== EXCERPTED TEXT ==
..............................
H-InfoNCE Loss: Enhancing Contrastive Learning

Updated 26 November 2025

H-InfoNCE Loss is a family of contrastive learning objectives that refines standard InfoNCE by integrating hard negative mining, adversarial optimization, and temperature-free scaling.
It employs hardness-aware tilting functions and adversarial ranking constraints to improve discrimination in self-supervised and collaborative filtering tasks.
These variants offer robust convergence and enhanced empirical performance across applications in vision, graph, recommendation, and anomaly detection.

H-InfoNCE Loss refers to a family of modifications to the InfoNCE contrastive loss that address limitations of the standard formulation by introducing hard negative mining, adversarial optimization, supervised sampling, or temperature-free scaling. These variants are designed to enhance discriminative representation learning in self-supervised and collaborative filtering tasks by refining the negative sampling process or similarity calibration. Notably, the term H-InfoNCE encompasses (i) hardness-aware/tilted contrastive losses for supervised and unsupervised learning (Jiang et al., 2022), (ii) adversarially optimized InfoNCE (AdvInfoNCE) for collaborative filtering (Zhang et al., 2023), and (iii) a temperature-free reparameterization replacing the scaling hyperparameter with an arctanh mapping (Kim et al., 29 Jan 2025).

1. Foundations: Standard InfoNCE and Its Limitations

InfoNCE is the canonical objective for contrastive learning, structured to maximize similarity between positive pairs while minimizing it to negatives (Jiang et al., 2022, Kim et al., 29 Jan 2025). For sample embeddings $z_i, z_j$ (e.g., $z_i=f(x_i)$ ), the loss for a positive pair $(x, x^+)$ is

$L_{\rm InfoNCE} = -\log \frac{ \exp(\mathrm{sim}(z_x, z_{x^+}) / \tau) }{ \sum_{x'} \exp(\mathrm{sim}(z_x, z_{x'}) / \tau) }$

where $\mathrm{sim}$ is typically cosine similarity, and $\tau > 0$ is a temperature hyperparameter. Drawbacks of InfoNCE include:

Sensitivity to temperature: requires dataset-specific tuning; poor choices yield vanishing or nonzero gradients at the optimum.
..............................
== TASKS TO PERFORM ==
a) Decide whether each statement agrees with the H-InfoNCE text. (i) AdvInfoNCE is described as being for collaborative filtering. (ii) The temperature-free variant replaces the scaling hyperparameter with a softmax mapping. (iii) The page was updated in December 2025.
b) Copy the H-InfoNCE text again, beginning at the words "InfoNCE is the" and stopping after "at the optimum.", and rename "cosine similarity" to "dot-product similarity".
c) Translate this sentence from the H-InfoNCE text into Spanish: "These variants offer robust convergence and enhanced empirical performance across applications in vision, graph, recommendation, and anomaly detection."

== ENTRIES SHOWN ==
..............................
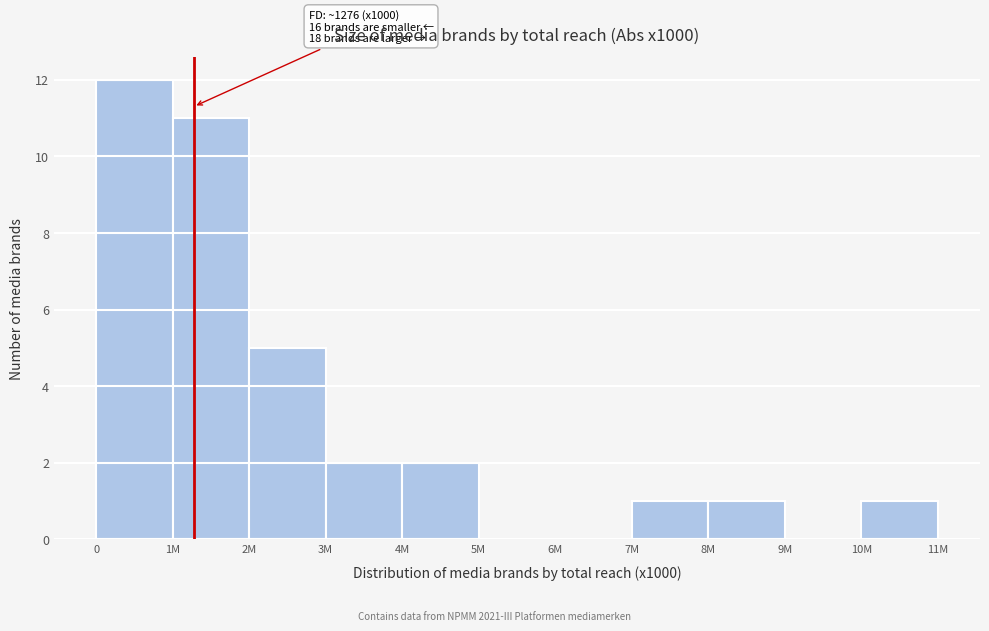

Reading left to right, extract all data points from this chart.

0=12	1M=11	2M=5	3M=2	4M=2	5M=0	6M=0	7M=1	8M=1	9M=0	10M=1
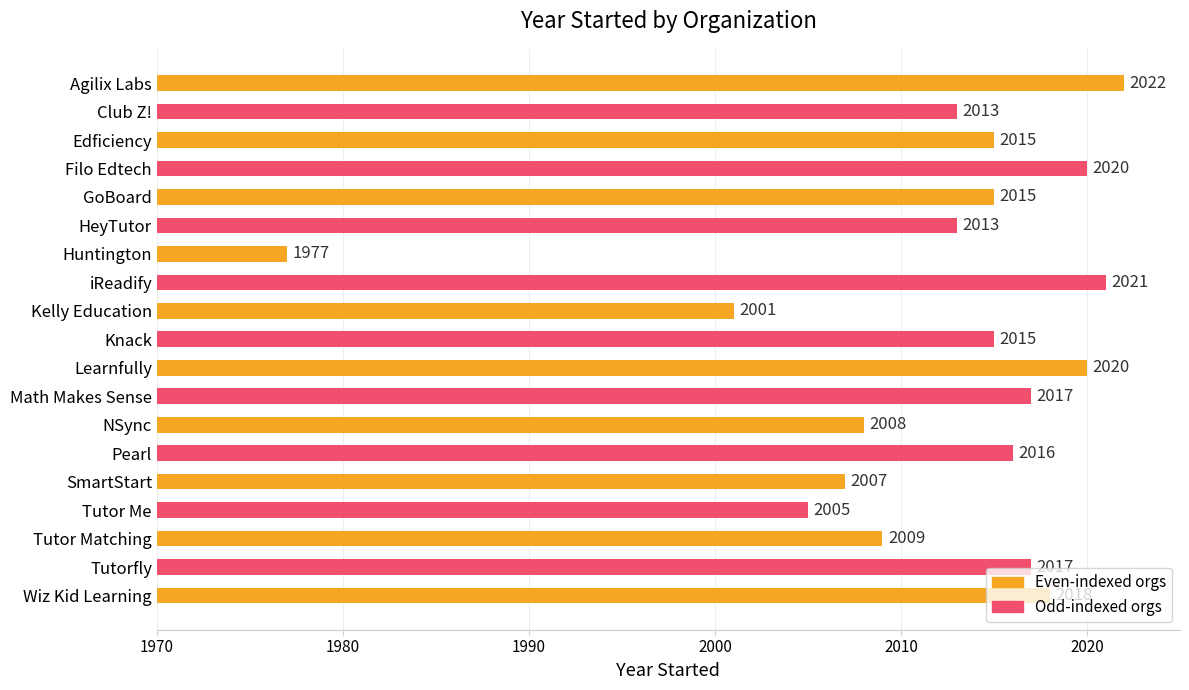

Read the value at Filo Edtech.

2020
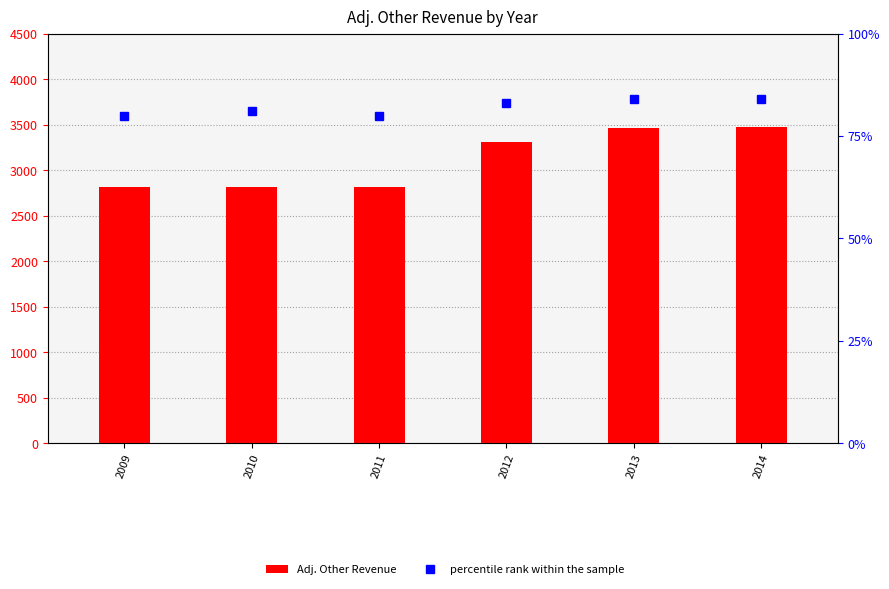

What is the value of the percentile rank within the sample bar at the 3rd from the left?

80.0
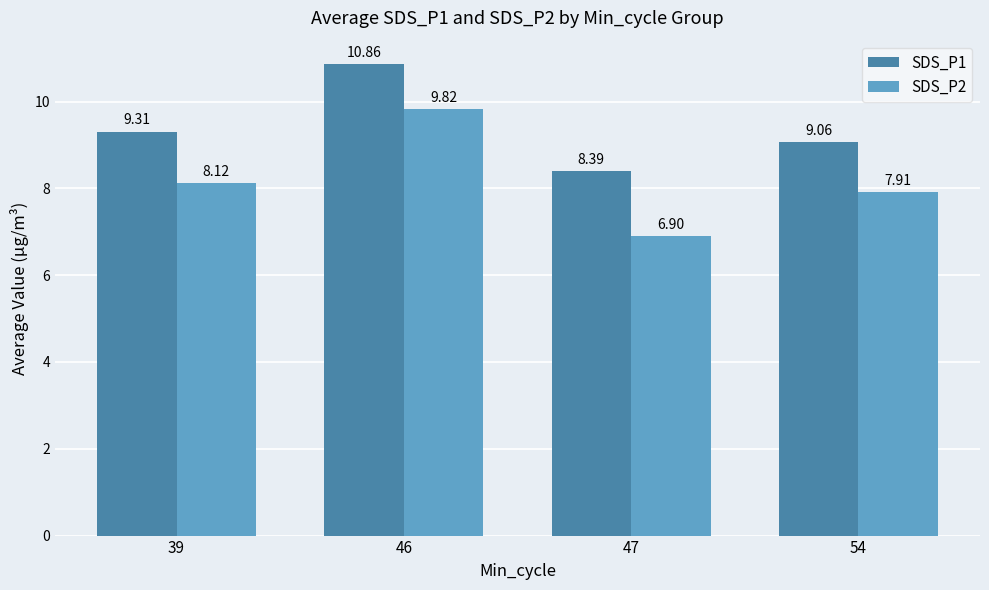

How many values in the SDS_P2 series are below 8?

2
..............................
== ANSWER SET ==
a)
(i) Yes: "adversarially optimized InfoNCE (AdvInfoNCE) for collaborative filtering"
(ii) No: "a temperature-free reparameterization replacing the scaling hyperparameter with an arctanh mapping"
(iii) No: "Updated 26 November 2025"

b)
InfoNCE is the canonical objective for contrastive learning, structured to maximize similarity between positive pairs while minimizing it to negatives (Jiang et al., 2022, Kim et al., 29 Jan 2025). For sample embeddings $z_i, z_j$ (e.g., $z_i=f(x_i)$ ), the loss for a positive pair $(x, x^+)$ is

$L_{\rm InfoNCE} = -\log \frac{ \exp(\mathrm{sim}(z_x, z_{x^+}) / \tau) }{ \sum_{x'} \exp(\mathrm{sim}(z_x, z_{x'}) / \tau) }$

where $\mathrm{sim}$ is typically dot-product similarity, and $\tau > 0$ is a temperature hyperparameter. Drawbacks of InfoNCE include:

Sensitivity to temperature: requires dataset-specific tuning; poor choices yield vanishing or nonzero gradients at the optimum.

c) Estas variantes ofrecen una convergencia robusta y un mejor rendimiento empírico en aplicaciones de visión, grafos, recomendación y detección de anomalías.